### TASK STATEMENT
Only the lines from the one that contains "I made this" through the last line of the records should appear, each printed exactly as it is.

————————

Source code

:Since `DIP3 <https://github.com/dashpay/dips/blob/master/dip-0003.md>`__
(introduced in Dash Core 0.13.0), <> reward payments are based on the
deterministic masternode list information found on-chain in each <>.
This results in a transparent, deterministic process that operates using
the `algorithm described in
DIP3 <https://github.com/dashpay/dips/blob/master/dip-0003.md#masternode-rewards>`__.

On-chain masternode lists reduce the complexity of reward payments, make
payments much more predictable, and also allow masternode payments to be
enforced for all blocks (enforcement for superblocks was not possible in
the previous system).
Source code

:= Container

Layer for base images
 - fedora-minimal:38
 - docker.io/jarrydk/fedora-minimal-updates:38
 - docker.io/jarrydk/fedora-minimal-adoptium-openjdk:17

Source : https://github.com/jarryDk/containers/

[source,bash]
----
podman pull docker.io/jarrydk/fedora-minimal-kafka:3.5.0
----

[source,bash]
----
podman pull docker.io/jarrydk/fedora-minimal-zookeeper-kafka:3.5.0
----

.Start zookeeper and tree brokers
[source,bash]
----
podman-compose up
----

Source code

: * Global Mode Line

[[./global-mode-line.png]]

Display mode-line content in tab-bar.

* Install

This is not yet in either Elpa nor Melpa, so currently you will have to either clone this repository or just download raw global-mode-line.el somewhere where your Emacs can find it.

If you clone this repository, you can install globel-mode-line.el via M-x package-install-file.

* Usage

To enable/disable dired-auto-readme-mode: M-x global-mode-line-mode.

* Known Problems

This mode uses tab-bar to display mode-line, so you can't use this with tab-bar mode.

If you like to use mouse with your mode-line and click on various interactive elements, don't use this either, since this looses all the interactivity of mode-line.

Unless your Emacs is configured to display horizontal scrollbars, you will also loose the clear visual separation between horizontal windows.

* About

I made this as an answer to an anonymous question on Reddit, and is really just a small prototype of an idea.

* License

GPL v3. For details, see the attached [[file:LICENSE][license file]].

————————

### RESULT
I made this as an answer to an anonymous question on Reddit, and is really just a small prototype of an idea.

* License

GPL v3. For details, see the attached [[file:LICENSE][license file]].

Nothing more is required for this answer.